SAN FRANCISCO (Reuters) - One of the two victims of a fatal crash involving a Tesla (NASDAQ:TSLA) car in Texas had a blood-alcohol level that exceeded the legal driving limit, according to an autopsy report.
No one was found in the driver's seat in the April accident where a Model S caught fire after hitting a tree, killing the two people in the car, according to the police at the time.
William Varner, who was found in the back left passenger seat, had 0.151 g/100mL of ethanol - grain alcohol - detected in his blood after his death, according to the report by Harris County Institute of Forensic Sciences.
The legal blood alcohol level for driving in Texas is 0.08%.

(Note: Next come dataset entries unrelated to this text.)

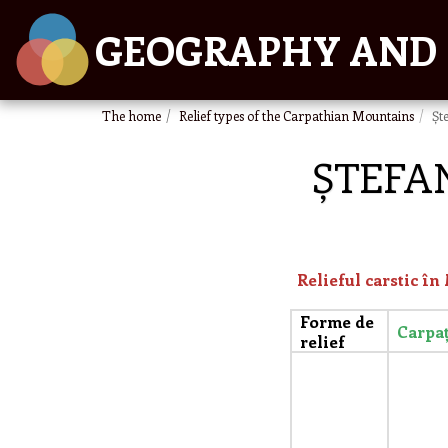
GEOGRAPHY AND 
The home
Relief types of the Carpathian Mountains
Șt
ȘTEFAN
Relieful carstic în
Forme de
Carpaț
relief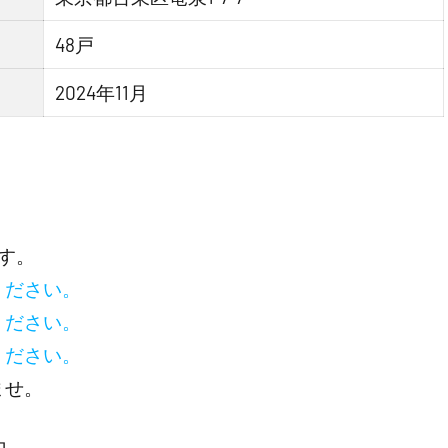
48戸
2024年11月
す。
ください。
ください。
ください。
ませ。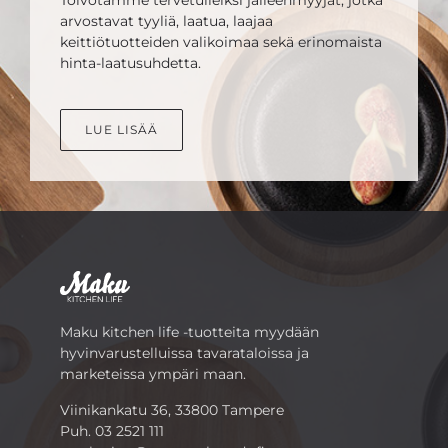
Toivotamme tervetulleiksi jälleenmyyjät, jotka
arvostavat tyyliä, laatua, laajaa
keittiötuotteiden valikoimaa sekä erinomaista
hinta-laatusuhdetta.
LUE LISÄÄ
Maku kitchen life -tuotteita myydään
hyvinvarustelluissa tavarataloissa ja
marketeissa ympäri maan.
Viinikankatu 36, 33800 Tampere
Puh.
03 2521 111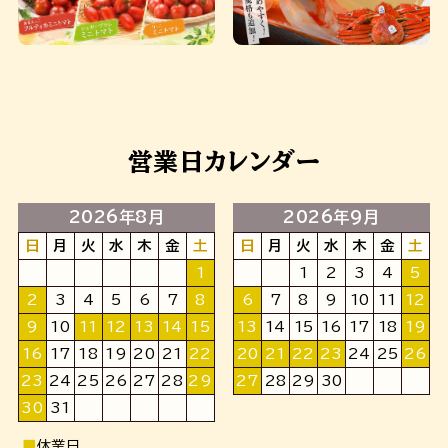
営業日カレンダー
2026年8月
2026年9月
日
月
火
水
木
金
土
日
月
火
水
木
金
土
1
1
2
3
4
5
2
3
4
5
6
7
8
6
7
8
9
10
11
12
9
10
11
12
13
14
15
13
14
15
16
17
18
19
16
17
18
19
20
21
22
20
21
22
23
24
25
26
23
24
25
26
27
28
29
27
28
29
30
30
31
■
休業日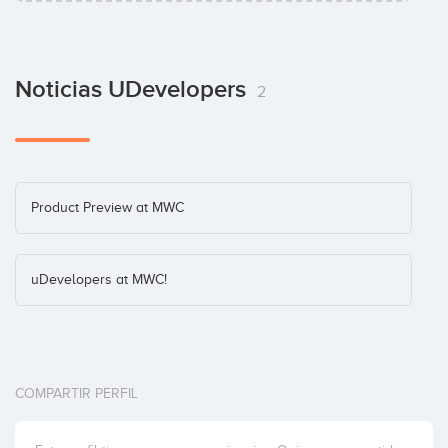
Noticias UDevelopers
2
Product Preview at MWC
uDevelopers at MWC!
COMPARTIR PERFIL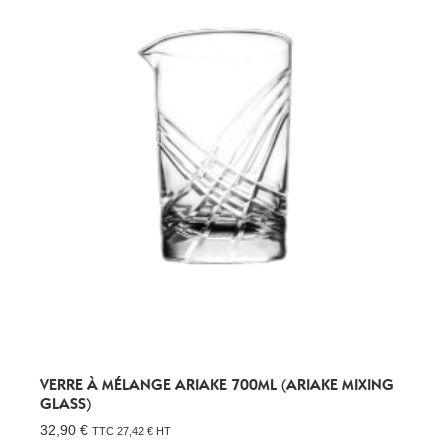
VERRE À MÉLANGE ARIAKE 700ML (ARIAKE MIXING
GLASS)
32,90
€
TTC
27,42
€
HT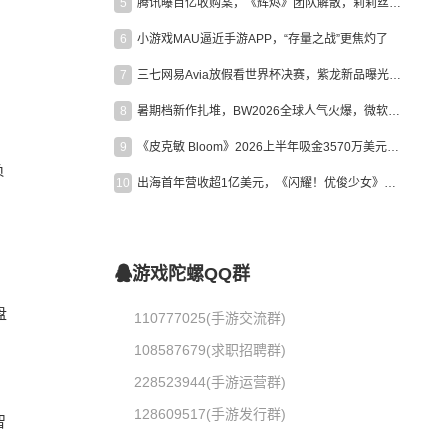
5
腾讯曝百亿收购案，《辉烬》团队解散，莉莉丝新作曝光｜陀螺周报
6
小游戏MAU逼近手游APP，“存量之战”更焦灼了
7
三七网易Avia放假看世界杯决赛，紫龙新品曝光，米哈游新作上线 | 陀螺周报
8
暑期档新作扎堆，BW2026全球人气火爆，微软XBOX大裁员|陀螺周报
9
《皮克敏 Bloom》2026上半年吸金3570万美元，中国台湾成最大市场
负
10
出海首年营收超1亿美元，《闪耀！优俊少女》美国市场占比达七成
》
游戏陀螺QQ群
盘
110777025(手游交流群)
108587679(求职招聘群)
228523944(手游运营群)
128609517(手游发行群)
智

The cause of Varner's death was "blunt force trauma and thermal injuries with smoke inhalation," the report said.
The police declined to comment on the report, saying the investigation is still under way.
The National Highway Traffic Safety Administration has opened 33 investigations into Tesla crashes involving 11 deaths since 2016 in which advanced driver assistance systems are suspected of being used, including the Texas crash.
A preliminary report by the National Transportation Safety Board, which is also probing the Texas crash, said testing showed that the vehicle's automated steering system was "not available" on the road where the accident occurred but the car's cruise-control function could still have been in operation.
Tesla markets its advanced driver assistant system as "Full Self-Driving" capability, but says that those features do not make the vehicle autonomous and require active driver supervision.